Gordura no fígado avança sem sintomas e exige atenção com exames preventivos

 



A esteatose hepática, popularmente conhecida como gordura no fígado, tem se tornado uma preocupação crescente entre especialistas devido ao aumento dos casos associados ao sedentarismo, ao excesso de peso e à alimentação rica em produtos ultraprocessados. O problema, que muitas vezes passa despercebido, pode evoluir para complicações graves quando não é identificado precocemente.

Responsável por centenas de funções essenciais ao organismo, o fígado atua na metabolização de nutrientes, na produção de substâncias importantes para o corpo e na eliminação de toxinas.

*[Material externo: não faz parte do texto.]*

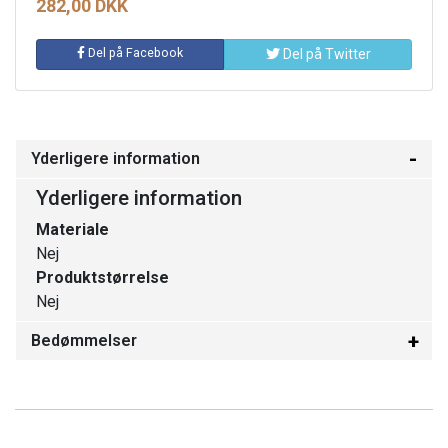
282,00 DKK
Del på Facebook
Del på Twitter
Yderligere information
Yderligere information
Materiale
Nej
Produktstørrelse
Nej
Bedømmelser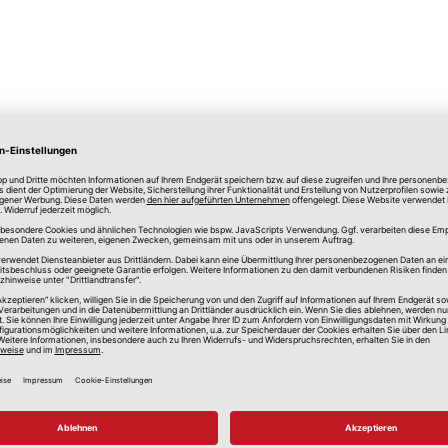
lle Preise in Euro, inkl. gesetzlicher Mehrwertsteuer, zzgl.
Versandkos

Quando ocorre o acúmulo excessivo de gordura em suas células, o órgão pode sofrer inflamações e lesões progressivas, aumentando o risco de fibrose, cirrose e até câncer hepático.

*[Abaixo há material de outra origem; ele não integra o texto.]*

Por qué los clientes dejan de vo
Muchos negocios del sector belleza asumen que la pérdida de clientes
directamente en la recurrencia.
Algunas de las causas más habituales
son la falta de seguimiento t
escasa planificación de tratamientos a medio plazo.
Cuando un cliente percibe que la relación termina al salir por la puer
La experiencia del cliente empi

Um dos principais desafios é que a doença costuma ser silenciosa. Na maioria dos casos, não há sintomas nas fases iniciais, o que faz com que muitos pacientes descubram a condição apenas durante exames de rotina ou investigações relacionadas a diabetes, colesterol elevado e obesidade abdominal. Quando surgem, os sinais costumam ser inespecíficos, como cansaço frequente, sensação de estufamento e desconforto na região direita do abdômen.

A investigação geralmente começa com exames laboratoriais. Entre os principais indicadores avaliados estão as enzimas hepáticas TGO e TGP, que podem apresentar alterações quando há inflamação ou lesões nas células do fígado. No entanto, especialistas alertam que resultados normais não descartam a presença da doença, tornando necessária uma avaliação mais ampla.

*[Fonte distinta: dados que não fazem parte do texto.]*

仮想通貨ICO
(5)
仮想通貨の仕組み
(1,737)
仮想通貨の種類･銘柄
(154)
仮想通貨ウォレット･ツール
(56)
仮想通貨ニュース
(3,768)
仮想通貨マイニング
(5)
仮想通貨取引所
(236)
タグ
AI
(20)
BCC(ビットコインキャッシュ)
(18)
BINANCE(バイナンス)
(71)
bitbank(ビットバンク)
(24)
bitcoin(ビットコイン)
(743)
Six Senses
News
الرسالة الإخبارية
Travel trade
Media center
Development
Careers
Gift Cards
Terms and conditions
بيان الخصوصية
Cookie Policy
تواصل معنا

Os exames de imagem também desempenham papel fundamental no diagnóstico. A ultrassonografia abdominal é o método mais utilizado para detectar e classificar o acúmulo de gordura no órgão. Já a elastografia hepática permite avaliar a rigidez do fígado e identificar a presença de fibrose, oferecendo informações mais precisas sobre a evolução do quadro.

A boa notícia é que a esteatose hepática pode ser revertida quando diagnosticada nos estágios iniciais. A adoção de hábitos saudáveis, com alimentação equilibrada, redução do consumo de ultraprocessados e prática regular de atividades físicas, é considerada a principal estratégia para recuperar a saúde do fígado e evitar complicações futuras.